--- SOURCE DOCUMENT ---
= = = =

Fort San Antonio Abad (Manila)

Fort San Antonio Abad

Relatively unknown to many, Manila has another Spanish-era fort, aside from the well-known Fort Santiago, located south of Intramuros and this one is not easy to visit as it is located within the confines of the high-security Bangko Sentral ng Pilipinas (BSP)  Complex – the 1.2-hectare, trapezoid-shaped  and equally historic but hidden Fort San Antonio Abad.

Exploring the fort with our guides

Considering its current location, tightly sandwiched between the imposing main tower of the BSP and the old Manila Metropolitan Museum  Building (now transferred to its new home at Bonifacio Global City in Taguig City), the fort is understandably overlooked these days.

Check out “Metropolitan Museum of Manila

Stairs leading up to the ramparts

Visits to the fort are by appointment and my son Jandy and I had to arrange our visit in advance via email.  It was only upon approval of our request that we were allowed to proceed to the Bangko Sentral ng Pilipinas Complex.  Upon registering ourselves, we met up with our guides, Ms. Regyn Avena and Mr. Lauro E. de los Santos, Jr. who were to tour us around the fort.

The view of the South Wall from the East Bastion

Also known as Fort Malate or Fort San Antonio, this fortification was completed in 1584 and named in honor of its patron saintSaint Anthony the Abbot (feast day: January 17).   Like the walled city, the fort evolved into a variety of stone fortress popularized by renowned French military architect Sebastien Le Prestre de Vauban, with two signature bastions at the corners of the canted walls.

The canted South Wall

Though relatively small in size, it certainly occupies a significant place in the history of Manila as it played a role in three great conflicts – the Seven Years’ War,e vents prior and during the Philippine–American War and World War II.  Located in what was then a separate hamlet of Malate, the fort served as a rear protection for the Manila as well as to guard the Manila–Cavite route.

The West Bastion at the North Wall

The Spanish used the fort as a polvorista (“little fortress” or gunpowder magazine to safely store gunpowder) known as Fuerte de Polverina.  On September 26, 1762, during the Seven Years’ War, it was captured by British forces under Rear-Admiral Samuel Cornish and Brigadier-General William Draper when they invaded Manila. They transformed the fort into a garrison, setting up an artillery battery.  From here, the British forces launched their land offensive against the Spaniards defending Intramuros.

The exquisitely designed North Entrance

On March 26, 1764, upon the end of the British occupation of Manila, the fort was returned to Spanish control and rebuilt, again becoming a gunpowder storage facility. On August 13, 1898, after bombardment by U.S. warships during the sham Battle of Manila, the fort was captured and the first American flag hoisted by the First Battalion of the First Colorado Volunteer Regiment under the command of Lt.-Col. Henry Bayard McCoy.

The grassy courtyard. On the left are the square embrasures

Also, during the Philippine–American War, U.S. military authorities used the prison to carry out multiple executions by hanging. Harry Cline, an American civilian under the employment of the United States Army, was the first American to be executed by U.S. authorities after he shot, with a revolver, four small Filipino boys from Parañaque gathering grass, wounding three and killing the fourth (Agaton Rivera) on April 8, 1901. Cline was tried by an American military court, found guilty of murder and three counts of assault with intent to kill, and sentenced to death by hanging which was carried out  on September 20, 1901.

= = = =

--- SUPPLIED DATA ---

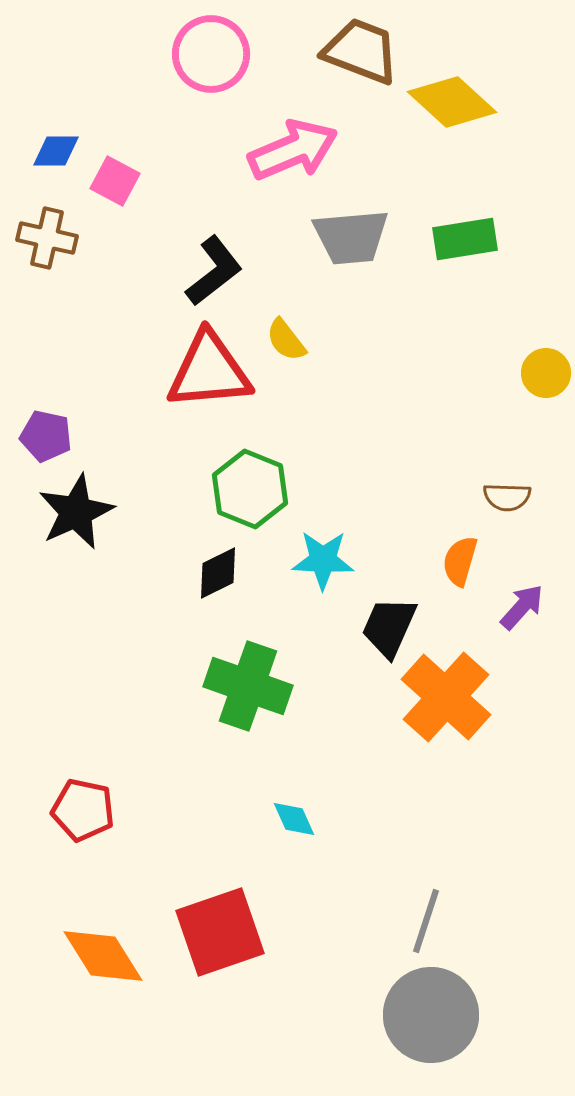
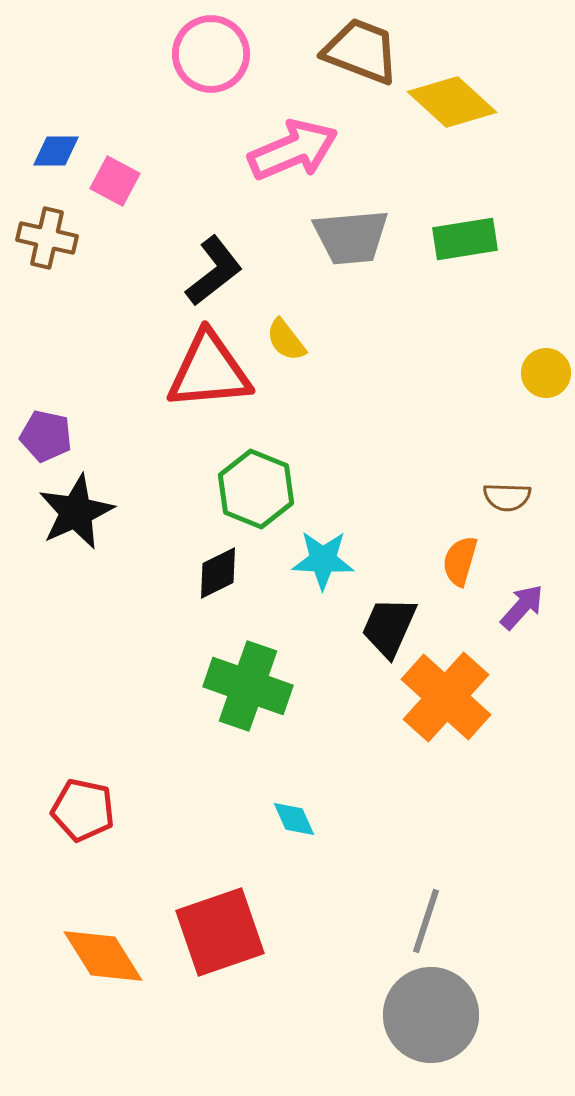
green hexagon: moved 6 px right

= = = =

--- TASK GOAL ---
List every name the text about Fort San Antonio Abad gives for the fort.

--- EXERCISE RESPONSE ---
- Fort San Antonio Abad
- Fort Malate
- Fort San Antonio
- Fuerte de Polverina